Теперь попадали крепкие стены, обуглились вековые деревья, сгорели благоухающие цветки. Всё превратилось в одну бесформенную груду развалин.
Но старый негр спокойно шагает через развалины, пробираясь дальше и дальше — туда, где когда-то стоял алтарь Богородицы.
Он цел и поныне…
Посреди страшного разрушения чудесно уцелела хрупкая мраморная статуя Богоматери с Предвечным Младенцем на руках, а у ног её, охватив руками алтарь — распростёртое тело старого священника, не захотевшего покинуть обречённый город.
Чёрный отшельник благоговейно наклонился над почившим.
Дивно спокойное лицо глядит на него. Кроткая улыбка неземного блаженства замерла на бледных устах. Ни одного волоска белоснежной головы не коснулось пламя. Аббат Лемерсье заснул сном праведника у алтаря Господня, сжимая крест в холодной руке. А вокруг него, окружая алтарь Мадонны, застыли белые неподвижные фигуры монахинь, спокойные и неприкосновенные. Ни одно лицо не искажено страхом смерти, ни одно покрывало не опалено огнём. На всех губах застыла та же таинственная улыбка людей, ожидающих высшего счастья по ту сторону гроба.
Сто тысяч мертвецов были разбросаны по городу в самых причудливых, самых неестественных и странных положениях, с сорванными одеждами и исковерканными членами. В этом же храме нет ни одного тела, внушающего страх или отвращение. Здесь верующие заснули вечным сном «безболезненно, непостыдно, мирно». Здесь почили истинные христиане, благообразные, спокойные, уверенные в скором воскресении и «в добром ответе на страшном судилище Христовом».

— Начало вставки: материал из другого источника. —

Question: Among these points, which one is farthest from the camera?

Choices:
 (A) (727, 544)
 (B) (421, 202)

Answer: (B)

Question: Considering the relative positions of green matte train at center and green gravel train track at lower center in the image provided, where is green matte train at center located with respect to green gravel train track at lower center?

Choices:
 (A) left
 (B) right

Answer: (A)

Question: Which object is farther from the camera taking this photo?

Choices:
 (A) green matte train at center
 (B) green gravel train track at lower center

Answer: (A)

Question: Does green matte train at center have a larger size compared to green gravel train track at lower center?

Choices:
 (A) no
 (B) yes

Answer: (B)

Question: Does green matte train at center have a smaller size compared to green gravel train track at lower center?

Старый отшельник вздохнул и, сняв шляпу, трижды поклонился до земли на пороге церкви Христовой. Затем он склонился над телом аббата Лемерсье и, молча поцеловав прозрачную холодную руку мёртвого, неслышными шагами вышел из разрушенного храма.
И снова движется по улице высокая фигура, к белому плащу которой не пристают мириады горящих обрывков, сыплющихся отовсюду. Гранитные осколки, поминутно падающие то направо, то налево от таинственного старика, не задевают путника, хранимого невидимой силой.
Через весь город проходит загадочный странник, находя дорогу среди глубокой темноты пылающего города так же легко и свободно, как среди спокойного белого дня.